6 thoughts on “CSotD: Mister, we could use a man like Lyndon Johnson again

  1. All right, hands up all of those who think Mitch McConnell wouldn’t eliminate the filibuster if he were in power and doing so would give him something he really wanted.

    Anybody?

    Me neither.

  2. We shut off the lights and crept out of Afghanistan in the middle of the night, just ten years after The Onion predicted we’d do exactly that.

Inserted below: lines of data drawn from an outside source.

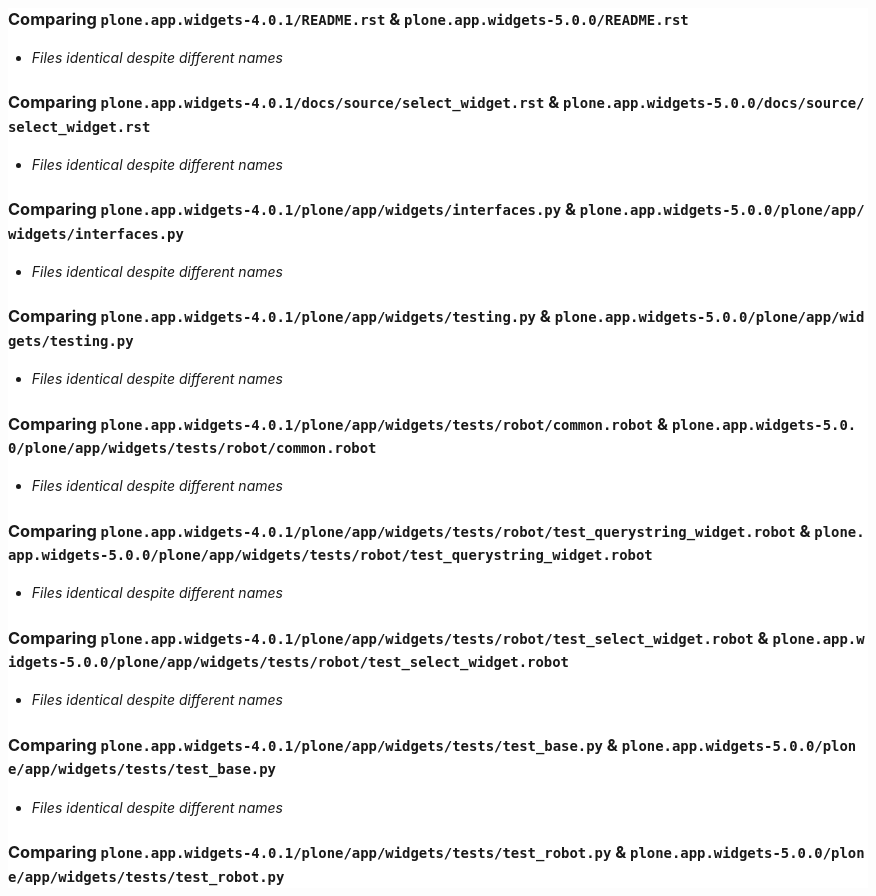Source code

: ### Comparing `plone.app.widgets-4.0.1/README.rst` & `plone.app.widgets-5.0.0/README.rst`

 * *Files identical despite different names*

### Comparing `plone.app.widgets-4.0.1/docs/source/select_widget.rst` & `plone.app.widgets-5.0.0/docs/source/select_widget.rst`

 * *Files identical despite different names*

### Comparing `plone.app.widgets-4.0.1/plone/app/widgets/interfaces.py` & `plone.app.widgets-5.0.0/plone/app/widgets/interfaces.py`

 * *Files identical despite different names*

### Comparing `plone.app.widgets-4.0.1/plone/app/widgets/testing.py` & `plone.app.widgets-5.0.0/plone/app/widgets/testing.py`

 * *Files identical despite different names*

### Comparing `plone.app.widgets-4.0.1/plone/app/widgets/tests/robot/common.robot` & `plone.app.widgets-5.0.0/plone/app/widgets/tests/robot/common.robot`

 * *Files identical despite different names*

### Comparing `plone.app.widgets-4.0.1/plone/app/widgets/tests/robot/test_querystring_widget.robot` & `plone.app.widgets-5.0.0/plone/app/widgets/tests/robot/test_querystring_widget.robot`

 * *Files identical despite different names*

### Comparing `plone.app.widgets-4.0.1/plone/app/widgets/tests/robot/test_select_widget.robot` & `plone.app.widgets-5.0.0/plone/app/widgets/tests/robot/test_select_widget.robot`

 * *Files identical despite different names*

### Comparing `plone.app.widgets-4.0.1/plone/app/widgets/tests/test_base.py` & `plone.app.widgets-5.0.0/plone/app/widgets/tests/test_base.py`

 * *Files identical despite different names*

### Comparing `plone.app.widgets-4.0.1/plone/app/widgets/tests/test_robot.py` & `plone.app.widgets-5.0.0/plone/app/widgets/tests/test_robot.py`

  3. Wolterink’s abandoned dog is not just any dog. It is, I believe, an Afghan Hound, as evidenced by its black facial mask; thick, long hair; and tail with a curl at the end. That is what makes the cartoon especially meaningful.

  4. Yes, it’s an Afghan Hound. And there’s a special circle of hell dedicated to people who abandon dogs.

  5. I wish this site had an Edit function. Right after I hit Submit I came up with a much better comment with one word change:

    Yes, it’s an Afghan Hound. And there’s a special circle of hell dedicated to people who abandon them.